Another way to think about specimen data is to consider who generates the information. The ultimate source of data about a specimen is the information first recorded by the collector in the field. This is known as primary data; there can be only one primary data source and all subsequent transcriptions of the information, such as catalog records, specimen labels, etc., are secondary data. It is important to remember this distinction when doing work like cataloging, which involves transcribing primary information. You should always retain a “verbatim” copy of the information recorded by the collector; “correcting” spellings, or changing punctuation, may actually lead to you loosing information that the collector was trying to communicate.

What data should you share and under what conditions?

As we discussed above, sharing data is an important form of collection access. This needs to be balanced against the need to keep valuable proprietary information secure and ensure that it is not misused, such as in support of illegal collecting. A Data Use and Access policy can help guide decision making on what data is appropriate to share or keep private, as well as setting conditions on the responsibility of a researcher to reciprocate with results or publications based on the shared data.

The first and most important point to bear in mind is that if your institution has accessioned a specimen, you generally should assert and maintain copyright on all data and images (in any form) relevant to the specimen. This includes not only the data or images that you hold, but also those that others generate from the specimen, including scans (e.g., NMR, X-ray, or CT), measurements, and sampling data. While it can be argued that institutions have an obligation to allow others to use the collections, they are under no obligation to transfer the copyright to information or products that are generated from those collections.

Having said so, it’s generally desirable to allow data or images to be used free of charge for non-commercial scientific or educational uses. You can also specify that the institution is acknowledged as the source of the data. If you do this, it’s advisable to make the use conditional on your obtaining copies of any publications that cite the data provided: aside from helping you ensure that the specimens and information are being used responsibly, proof that your collection is being actively researched can be very helpful when arguing for support from your institution or granting bodies.

Commercial usage may encompass a variety of categories, for example: conventional or electronic publication of photographs or specimen information; use of locality data for environmental impact or other commercial surveys; or reproduction of fossils for sale or display. In these cases, it may be appropriate to make a charge for the use of the data, either in the form of a one-time fee or an ongoing license. The arrangements for commercial usage are complex and beyond the scope of this site, and are best provided by experts in these legal and financial aspects.

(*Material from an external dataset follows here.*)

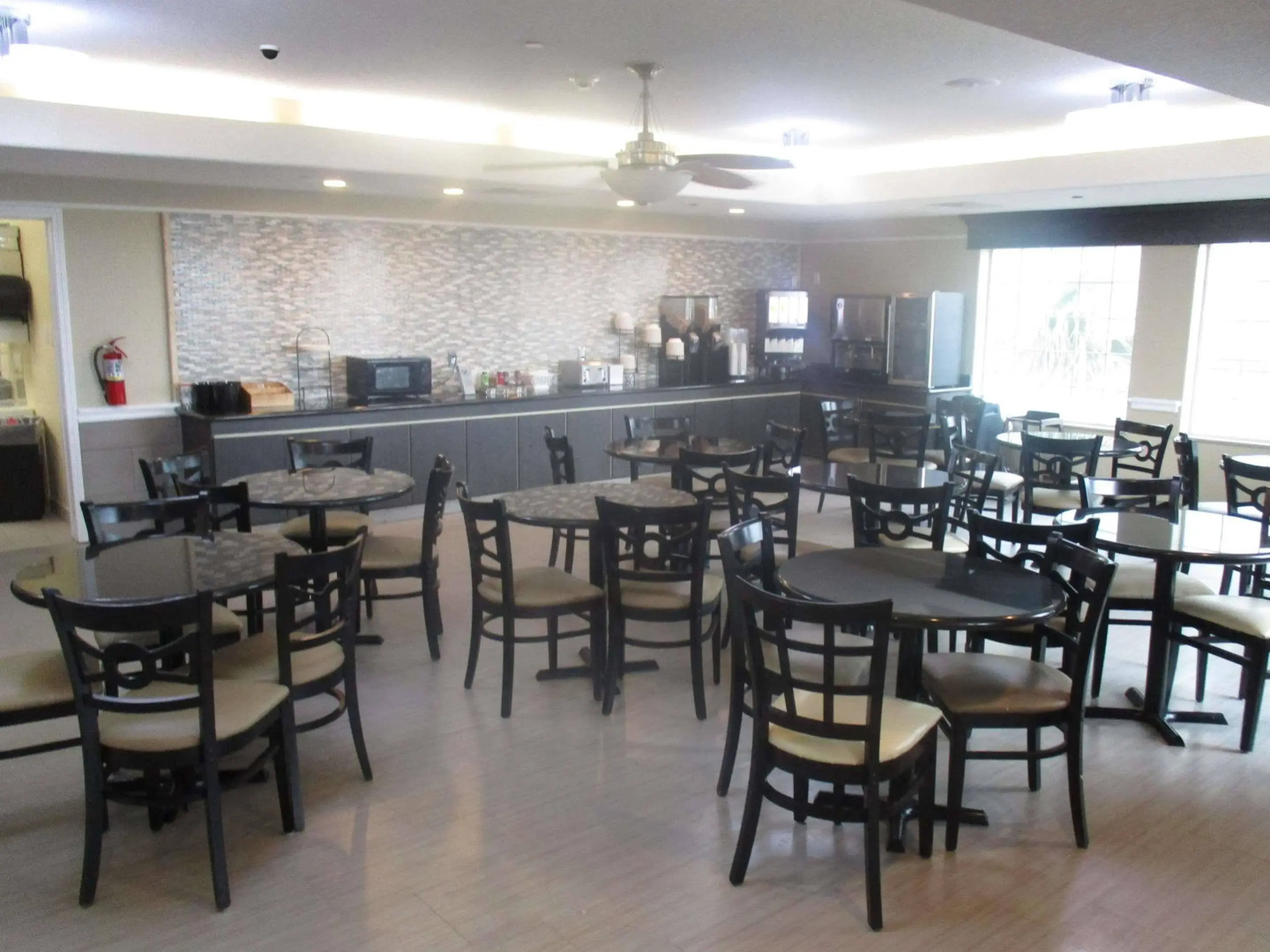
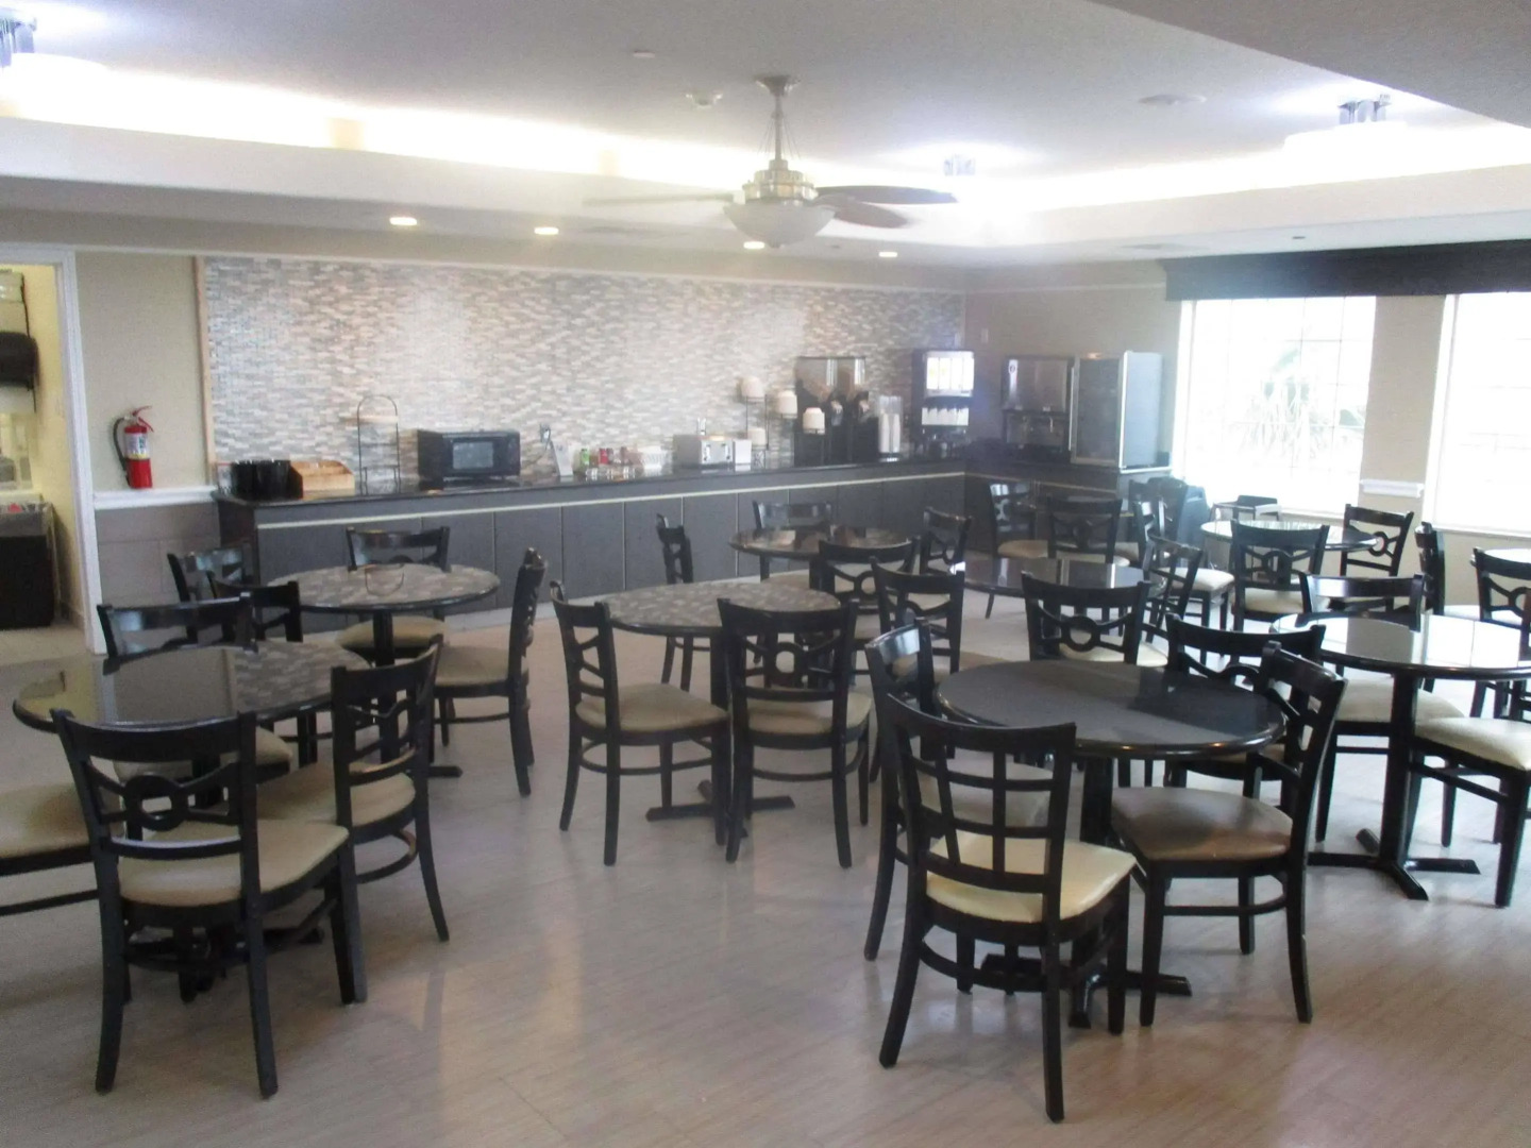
- dome security camera [258,44,281,61]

What data should I not share?

There are some categories of information that are sufficiently sensitive that you typically should either not share them with others, or do so under very restrictive conditions. These include:

  • Information on storage environments;
  • Storage rooms and specimen locations;
  • Personnel information;
  • Conservation and preparation techniques;
  • Detailed locality information;
  • Specimen status and value;
  • Unpublished information on research being undertaken by staff, students, and visitors. 

Finally, you should remember that once you have provided the information, you may have little or no real control over how it is used. You are also unlikely to want to or be able to provide the user with a warranty regarding accuracy of the data, or its suitability for a particular purpose. For this reason, it’s helpful to ensure that the data are accompanied by a disclaimer of liability for any use that it might be put to later. Once again, legal advice should be sought regarding the wording of such a disclaimer.